O mesmo Global Times (25/7), deu destaque para a reunião do Birô Político, afirmando que “A reunião do Birô Político do Comitê Central do Partido Comunista da China (PCCh), presidida pelo secretário-geral do Comitê Central do Partido Comunista da China (PCCh), Xi Jinping, enviou um forte sinal de que os formuladores de políticas chinesas estão agindo rapidamente para tomar medidas concretas para enfrentar os desafios internos e externos e impulsionar o desenvolvimento econômico na segunda metade do ano, de modo a cumprir a meta de crescimento para o ano, disseram analistas. A reunião apontou que a situação econômica enfrenta novos desafios devido à demanda interna insuficiente, dificuldades para algumas empresas, riscos em setores cruciais e um ambiente externo complexo e severo. No entanto, a economia chinesa ainda tem um grande potencial, e os resultados positivos de longo prazo permanecem inalterados”.

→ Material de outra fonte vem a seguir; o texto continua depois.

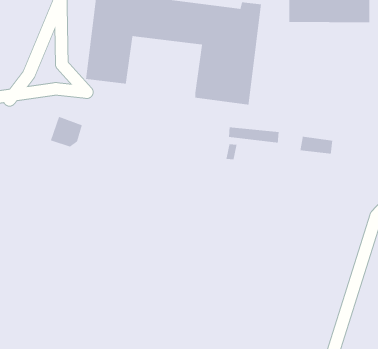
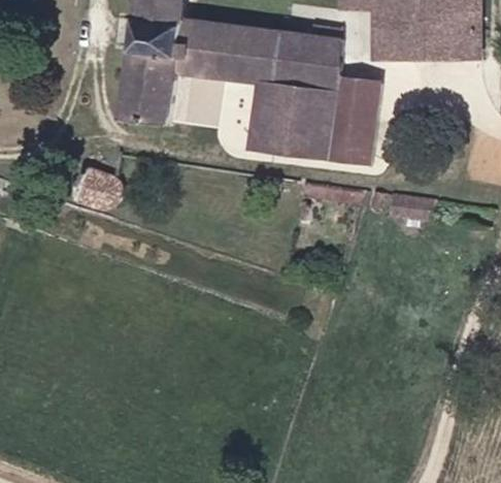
building: none -> [172,69,264,138]
building: none -> [323,78,374,159]

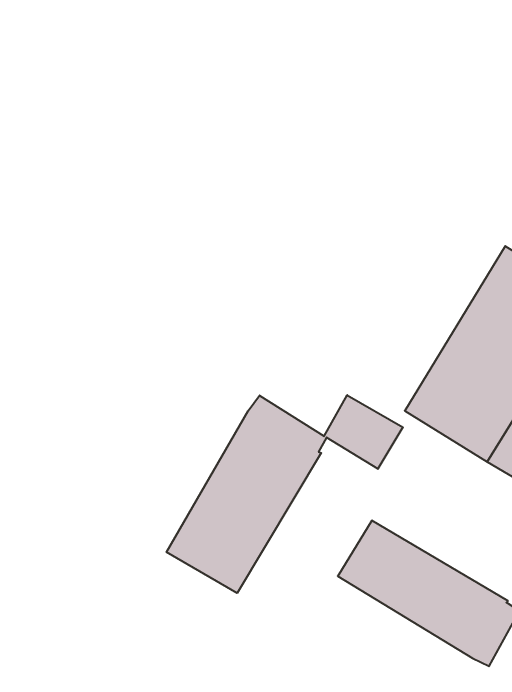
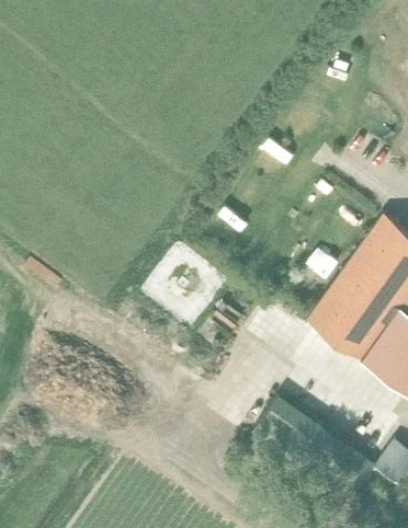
building: [167,395,403,593] -> none

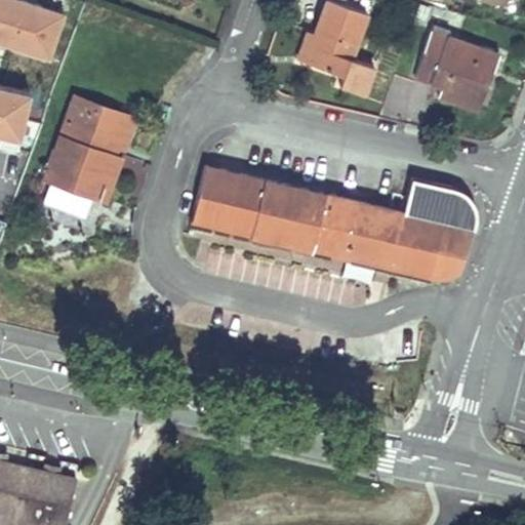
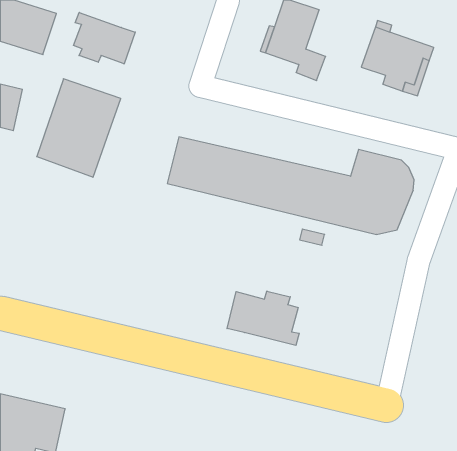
building: none -> [74,12,135,64]
building: none -> [227,291,299,345]

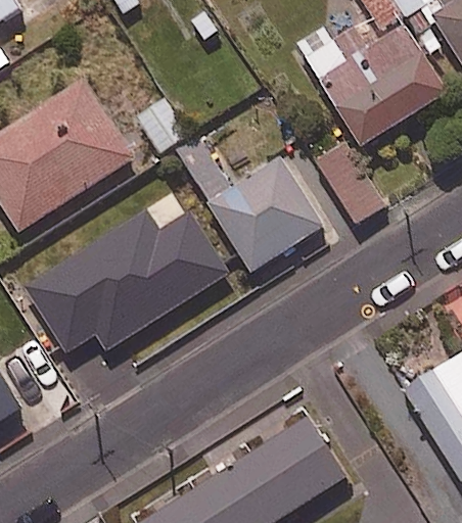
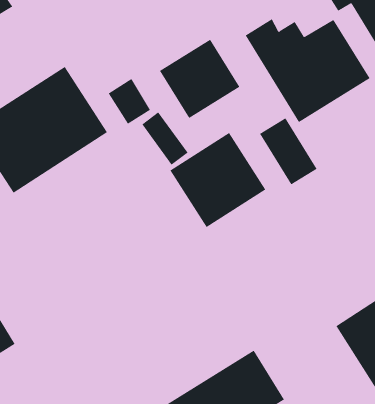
building: none -> [159,39,240,119]
building: [24,209,227,349] -> none

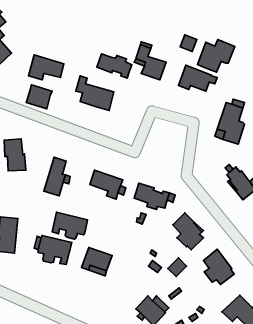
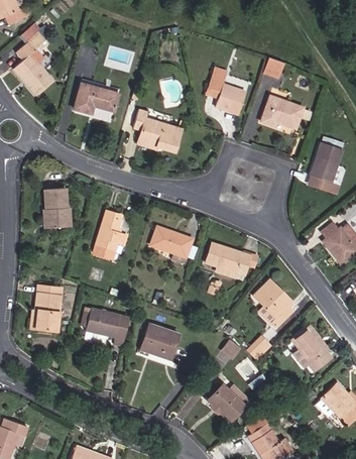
building: [197,39,235,72] -> none
building: [97,54,132,78] -> none
building: [26,85,52,109] -> none
building: [52,212,87,239] -> none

O jornal ainda afirmou que “Ainda assim, há muitas ferramentas políticas à disposição das autoridades chinesas para garantir velocidade e qualidade. A reunião desta segunda-feira mostrou um forte sinal de que as autoridades estão tomando medidas para estabilizar a economia, o mercado e a confiança no segundo semestre. Para a política macroeconômica, especialistas acreditam que o recente “fortalecimento do ajuste anticíclico”, mencionado na reunião, indica a possibilidade de implementar medidas de afrouxamento monetário no segundo semestre, incluindo um corte de juros no terceiro trimestre. Não está descartado que a China reduza a taxa de compulsório (RRR) em agosto e setembro, disse Ming Ming, economista-chefe da CITIC Securities, ao Global Times. Segundo especialistas, algumas das políticas discutidas na reunião superaram o que o mercado esperava. Essas políticas se concentram especificamente no mercado de capitais, no mercado imobiliário e no mercado de trabalho. Especialistas destacaram que, no segundo semestre, a China pode acelerar sua abertura e aumentar os esforços para atrair mais investimento estrangeiro, já que a reunião enfatizou a necessidade de “impulsionar o mercado de capitais e restaurar a confiança dos investidores”.